Sem saber o que falar, e recolhido em sua timidez, decidiu nem abrir a boca. Uma infinidade de coisas passava por sua cabeça. A maior delas era saber o que ela estava ouvindo. O vício em musicas era exagerado ao extremo, fazendo com que ele taxasse uma pessoa pelo seu gosto musical. “É o cumulo do preconceito!” Reconhecia. Essa mania aliada a sua timidez afastava Victor das pessoas. “Ela tem cara de quem curte Britney Spears. Lady Gaga talvez? Madonna? Amy Whine House?! Menos mal se fosse Adelle. Mas ela pode gostar de musica brasileira. Olha a sandália dela? Se tivesse de saia rodada e uns penduricalhos artesanais pelo corpo eu chutaria o Los Hermanos ou a Maria Rita, sei lá. Nossa já pensou? Ela seria perfeita. Compreenderia meus lampejos musicais “a lá Marcelo Camelo.” Mas essa saia Jeans nem longa nem curta desmistifica isso. Será que é Wanessa Carmargo? Kelly Key? Nossa, mas fazer o quê, ninguém é perfeito né. Ela também não! Se fosse Ana Cañas, Maria Gadu ou até Maria Betânia não seria nada mal. Sofisticado até. Mas que merda! Por que eu tenho essa mania? Que coisa besta associar a personalidade de uma pessoa as coisas que ela escuta? Nem passa pela minha cabeça o funk. Será? Será que ela esta ouvindo aquele grupo que meu vizinho escuta, como é mesmo o nome? Ah é, Gaiola das Popozudas. Meu Deus. Seria um pesadelo. Pelo menos assim quem sabe seria mais fácil leva-lá pra cama.”

Tinha certeza que toda mulher que se entregava a tribo do funk era mulher de vida fácil para os caras. Mesmo tendo ouvido de muitas pessoas que isso é preconceito, e que não é bem assim, Victor não conseguia compreender o gosto musical das outras pessoas. “Todos deveriam ter o mesmo gosto musical que o meu. Aí sim saberiam o que é música boa.”

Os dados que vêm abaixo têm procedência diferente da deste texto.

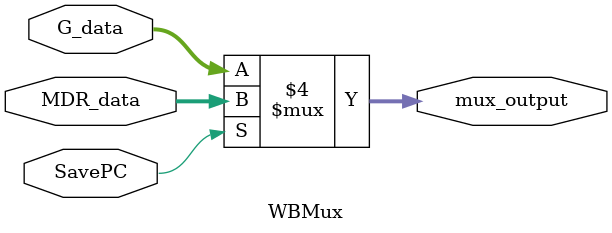
<source format=v>
module WBMux( input [15:0] MDR_data,
			  input [15:0] G_data,
			  input SavePC,
			  output reg [15:0] mux_output);

        always@(*) begin
            if(SavePC==1)
            mux_output <= MDR_data;
            else //(savePC==0)
            mux_output <= G_data;
        end
endmodule

</source>
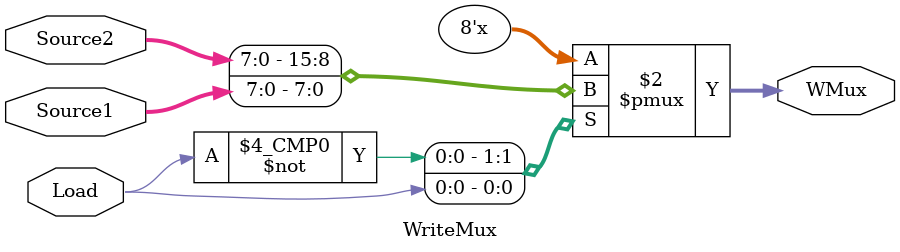
<source format=sv>
/* Filename: WriteMux.sv
 * Authors: Luke Rohrer, Max Zhao, Josh Robertson
 * Date: 5/11/18
 * Description: This file contains the the plumbing module for WriteMux
*/

module WriteMux (
  input [7:0] Source1,
  input [7:0] Source2,
  input Load,
  output logic [7:0] WMux
  );

  // Always do this Combinationally
  always_comb begin
    case(Load)

      // Select Source2 (ReadReg1)
      0 : WMux = Source2;

      // Select Source1 (ReadR0)
      1 : WMux = Source1;

    endcase
  end
endmodule

</source>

Olhou de relance para ela e percebeu que estava mexendo no aparelho. “Deve ta escolhendo outra musica. Olha a fixação dela pelo aparelho. Vai colocar sertanejo. Certeza. Nossa deve ser daquelas melodramáticas ao extremo que chora por um amor do passado até hoje. E ele pisa nela. Deve chorar e ligar pra ele o dia todo. Se ao menos o celular dela tocasse eu descobriria pela musica do toque o que ela gosta. Seria NxZero? O rímel nos olhos talvez seja uma amostra da faceta EMO que ela tem medo de mostrar. Se fosse EMO não sorriria pra mim. Choraria falando que iria se matar. Credo! Mas como eu sou pessimista. Quem sabe ela ta ouvindo chico? Vish, mas qual Chico? Se for o Science ela deve ser daquelas que antes de dormir da um tapa no baseado, alegando a liberdade para todos. Na maior vibe aí.” Viajando em seus pensamentos, Victor nem prestava atenção mais em qual musica seu aparelho tocava.

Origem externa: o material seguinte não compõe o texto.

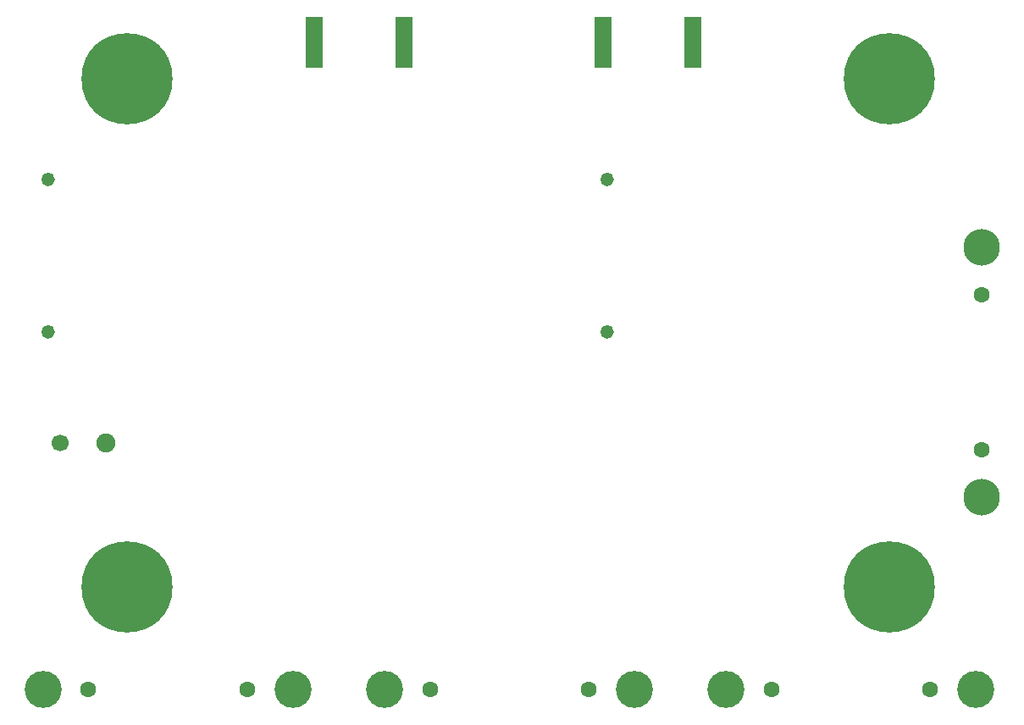
<source format=gbs>
G04 #@! TF.GenerationSoftware,KiCad,Pcbnew,(5.1.6)-1*
G04 #@! TF.CreationDate,2022-01-17T18:14:53-08:00*
G04 #@! TF.ProjectId,Attenuator Controller Board,41747465-6e75-4617-946f-7220436f6e74,rev?*
G04 #@! TF.SameCoordinates,Original*
G04 #@! TF.FileFunction,Soldermask,Bot*
G04 #@! TF.FilePolarity,Negative*
%FSLAX46Y46*%
G04 Gerber Fmt 4.6, Leading zero omitted, Abs format (unit mm)*
G04 Created by KiCad (PCBNEW (5.1.6)-1) date 2022-01-17 18:14:53*
%MOMM*%
%LPD*%
G01*
G04 APERTURE LIST*
%ADD10C,0.100000*%
%ADD11C,1.600000*%
%ADD12C,3.700000*%
%ADD13C,1.290000*%
%ADD14C,3.656000*%
%ADD15R,1.770000X5.100000*%
%ADD16C,1.900000*%
%ADD17C,1.700000*%
%ADD18C,9.100000*%
G04 APERTURE END LIST*
D10*
X104516000Y-86270000D02*
G75*
G03*
X104516000Y-86270000I-646000J0D01*
G01*
X160396000Y-86270000D02*
G75*
G03*
X160396000Y-86270000I-646000J0D01*
G01*
X104516000Y-101510000D02*
G75*
G03*
X104516000Y-101510000I-646000J0D01*
G01*
X160396000Y-101510000D02*
G75*
G03*
X160396000Y-101510000I-646000J0D01*
G01*
D11*
X157941400Y-137231000D03*
X142041400Y-137231000D03*
D12*
X162491400Y-137231000D03*
X137491400Y-137231000D03*
D13*
X103870000Y-101510000D03*
X159750000Y-101510000D03*
X103870000Y-86270000D03*
X159750000Y-86270000D03*
D11*
X192072801Y-137231000D03*
X176172801Y-137231000D03*
D12*
X196622801Y-137231000D03*
X171622801Y-137231000D03*
D11*
X123810000Y-137231000D03*
X107910000Y-137231000D03*
D12*
X128360000Y-137231000D03*
X103360000Y-137231000D03*
D11*
X197201200Y-97805700D03*
X197201200Y-113274300D03*
D14*
X197201200Y-93043200D03*
X197201200Y-118036800D03*
D15*
X130485000Y-72560000D03*
X139435000Y-72560000D03*
X159355000Y-72560000D03*
X168305000Y-72560000D03*
D16*
X109620000Y-112590000D03*
D17*
X105120000Y-112590000D03*
D18*
X187960000Y-76200000D03*
X111760000Y-76200000D03*
X187960000Y-127000000D03*
X111760000Y-127000000D03*
M02*

</source>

“Meu Deus, devo perguntar o que ela ta ouvindo? Ela encostou a cabeça no vidro agora. Vai chorar. Será que ela ta ouvindo rock? Se for, com essa cara é Silverchair. Ela vai chorar jajá! To quase oferecendo meu mp3 a ela emprestado. Assim ela analisaria o que eu gosto e poderia se empolgar comigo… ou não! Ela nem ta prestando atenção em mim. Eu to ficando maluco. Mas pensa bem, maluca deve ser ela. Deve ta ouvindo Lu Alone ou Restart. Com essa cara de choro é certeza.”

– Com licença?
– Toda

A garota se levantou e se despediu com um tchau tímido
Victor sem reação não disse nada e apenas acompanhou a caminhada da garota até ela descer do ônibus Victor se sentiu um incapaz. Olhou pro relógio e percebeu que se passaram 20 minutos de martírio pra tentar descobrir o que ela ouviu. Talvez um “Oi como vai” resolve-se tudo e agora, ele estaria indo pro trabalho com o telefone de uma garota linda. Mas a mania besta de avaliar as pessoas pela musica que ela ouve o fez perder uma grande oportunidade.

A maior delas? Descobrir que aquela garota vai além do som que aqueles fones ecoam.